Facing disappointments, we are reminded, Julie says, that life is not fair.  Our reactions to these disappointments teach us who we are, and she told a personal story about how a cousin disappointed her by not planning to attend an important family function.  Julie allowed herself to fully realize what his "no" meant to her, and she choose to confront him in a way that talked about her, how she felt, how much it meant to her to have him attend.  Rather than lashing out and condemning his actions, her recognizing her own reactions and then being so vulnerable to him allowed them a very special moment of closeness that they had not experienced together. She showed us how she practiced her "stop, look, and listen" technique that allows us, when disappointed, to take the time to ask ourselves, "What's at stake for me?" and "What results do I want from this?" and finally seek to understand the other person by really listening, instead of reacting from a place of hurt and emotion.  She reminded us that we are responsible for our own feelings and actions, that we need to own our feelings, forgive the one who disappointed us, and re-open our heart, all of which can increase the depth of our intimacy in the relationship.  Disappointments can hurt and wound us, but we can heal by being compassionate, thinking about the other person's actions and reasons for them, and then understand and accept the other person.  
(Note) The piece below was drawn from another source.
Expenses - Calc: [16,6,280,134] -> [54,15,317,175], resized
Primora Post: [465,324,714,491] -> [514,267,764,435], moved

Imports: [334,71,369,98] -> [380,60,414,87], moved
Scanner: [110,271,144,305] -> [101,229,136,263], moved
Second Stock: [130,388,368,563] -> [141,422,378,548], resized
I was surprised to see how many of the ladies were affected by Julie's teachings, how many have held hurts inside of them and how Julie's words allowed the ladies to feel the pain and start to let it go. Julie's statement that "It's self-love to forgive" seemed to have a profound effect on many of us and I have a hunch those are words we may never forget.  So thanks to the most lovely and kind Julie for an evening of her good company, amazing wisdom, and words that changed our lives.  (You can reach Julie at www.JulieOrlov.com)

January 12, 2012

Holiday Hopes

Traditions are comforting, something to look forward to, things to cherish.  We in Wow have a tradition for our end-of-the-year Holiday Meeting.  One of our founding Wowettes invites us to meet at her home for a potluck, gift exchange, and a time to share what we want to nurture in our life in the coming year.  Instead of saying "I want to" exercise, lose weight, or whatever it is, we say, "I am," as if it is already becoming reality right now.  Instead of hoping and wishing, we are choosing to already become what we wish for.
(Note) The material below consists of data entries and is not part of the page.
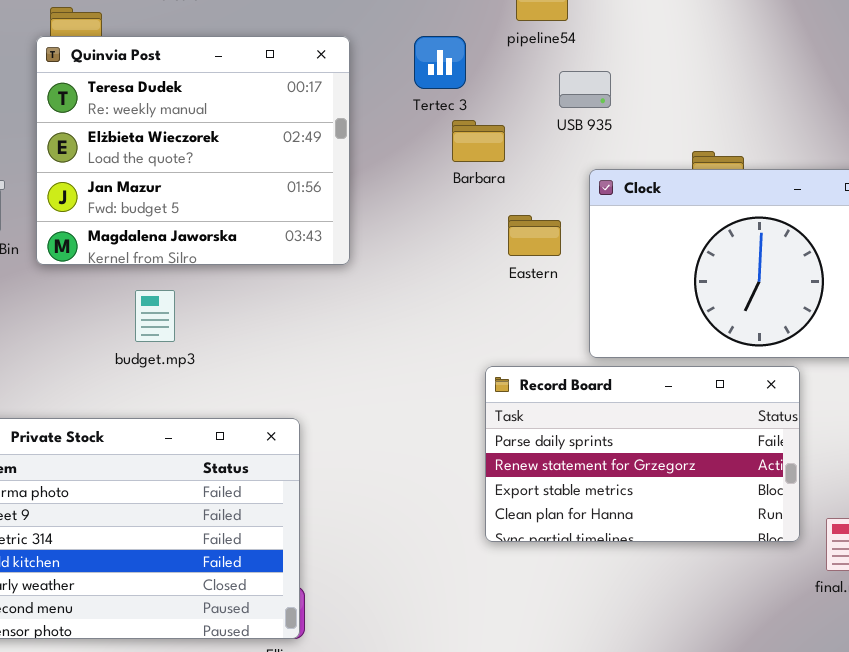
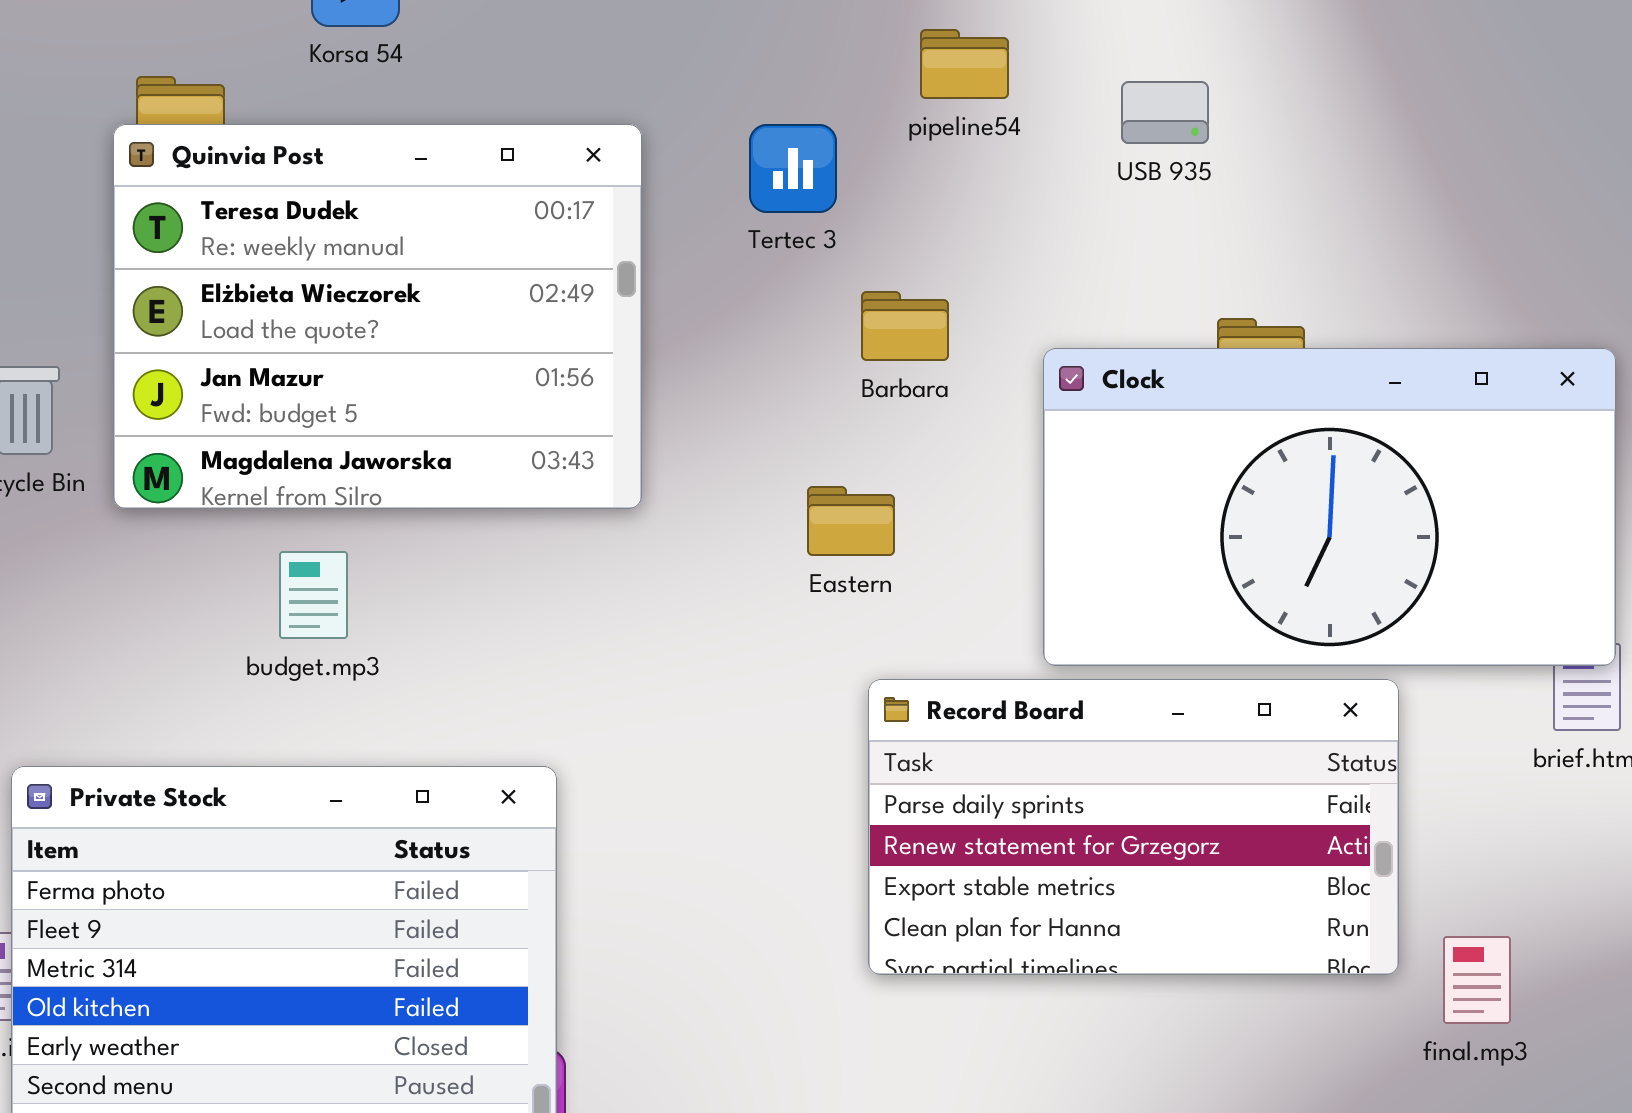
USB 935: [559,71,611,108] -> [1121,81,1209,144], moved
Barbara: [452,120,505,162] -> [861,291,949,361], moved
Eastern: [508,215,561,256] -> [807,486,895,556], moved

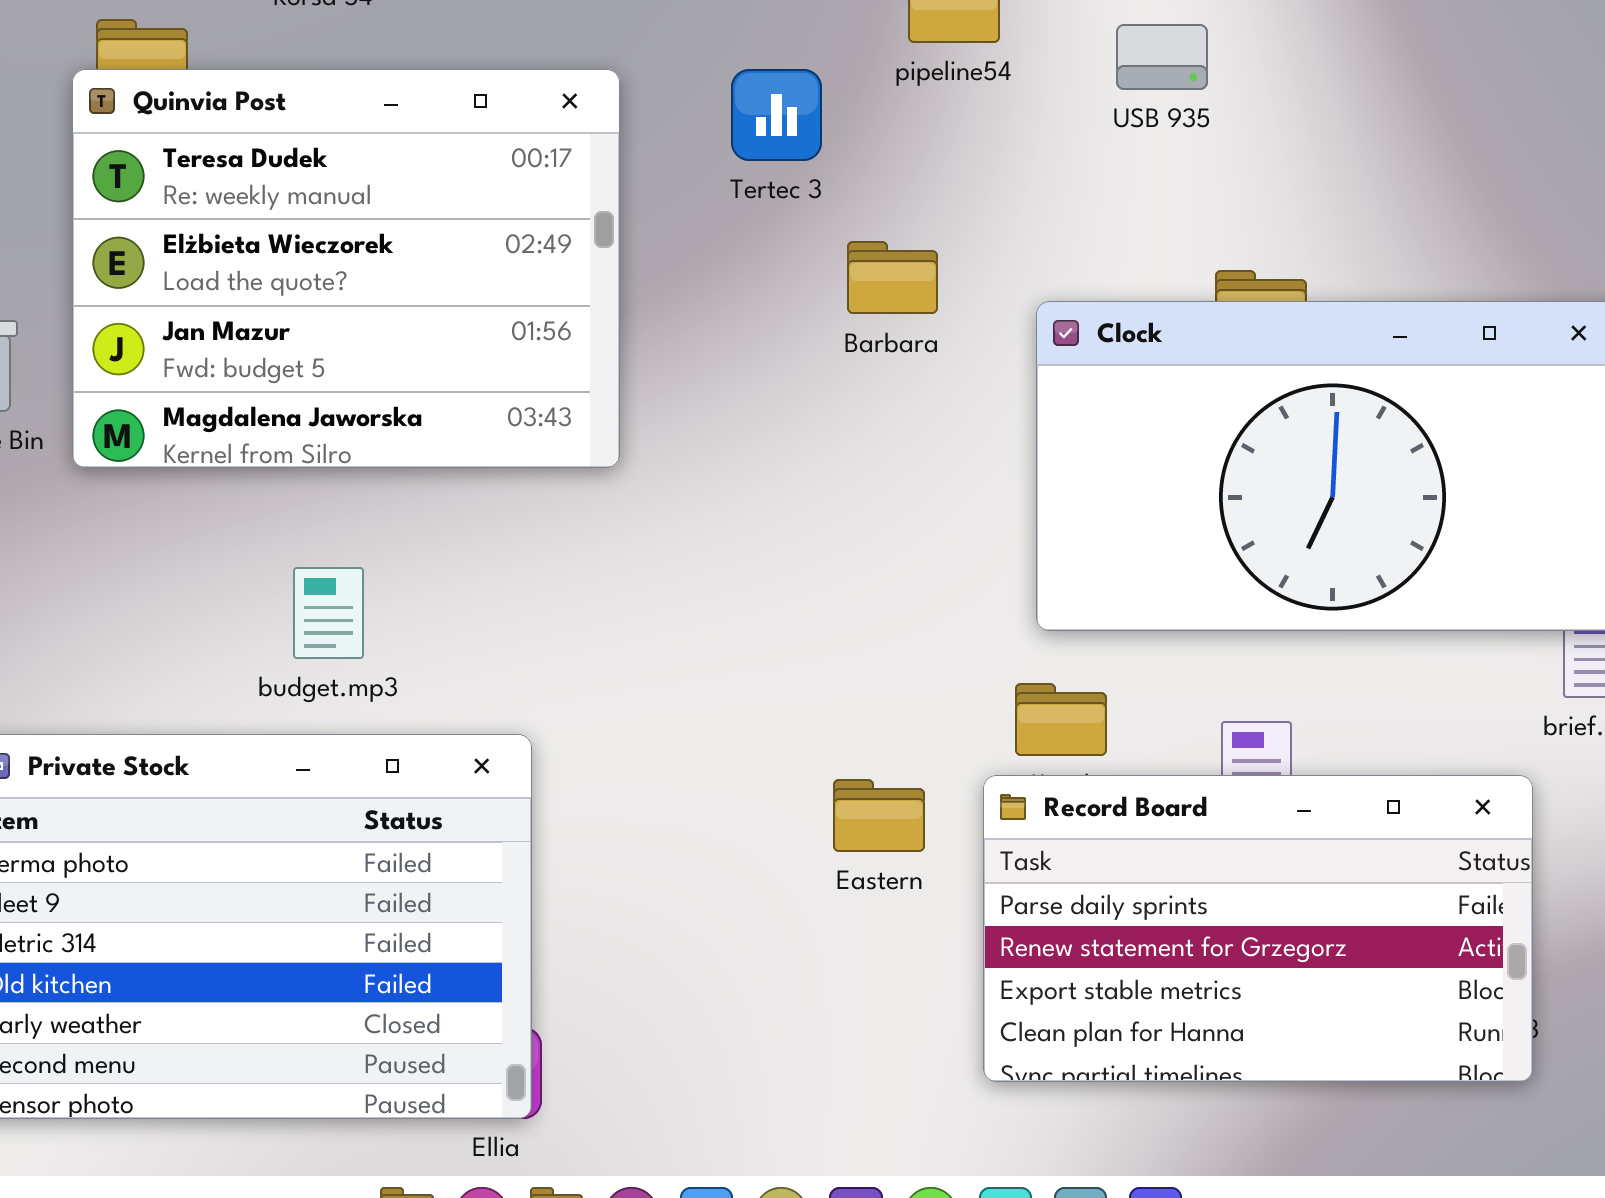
Eastern: [807,486,895,556] -> [833,779,925,852], moved
budget.mp3: [279,551,348,639] -> [293,567,364,659], moved
Record Board: [868,679,1399,975] -> [983,775,1533,1082], moved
Here are some of what the ladies shared.  They said "I am" healthy; glad to be alive after an almost tragic accident; recovering from hip replacement and bilateral mastectomies, but realizing that she is not her body, she is herself....and amazed at how she allowed those who love her to help her; having a relationship with formerly estranged children; finding a new career;  feeling happy with a relationship she had this year that, although it ended, showed her how much she had grown; seeking to strengthen her ties to her religion; welcoming a first great-grandchild; grateful to have become a Wowette and becoming better friends with us; appreciating even the roof over her head; enjoying a calm year; spending more time with family and friends; entertaining more; enjoying a son who just graduated from college and an improving relationship with her daughter; returning to past pleasures, such as art and singing; and after being widowed, finally connecting with friends and family and her true self....and a new puppy!


As I listened to the ladies sharing out loud to the group, I was awed by how similar we are and especially how much so many of the ladies expressed their appreciation for our group.  I realized we all need friends, who are our mirrors and our nurturers.  I realized how many challenges we still have, but how we all still want to live life fully.  For me, I shared that I wanted to be more open, more honest, more vulnerable.  And, amazingly, I just booked a speaker for our next meeting who suggested exactly that as her topic.  There are no coincidences in life, are there?  As eclectic as our group is, the love and care we share with each other is, yes, wonderful.  And here we are!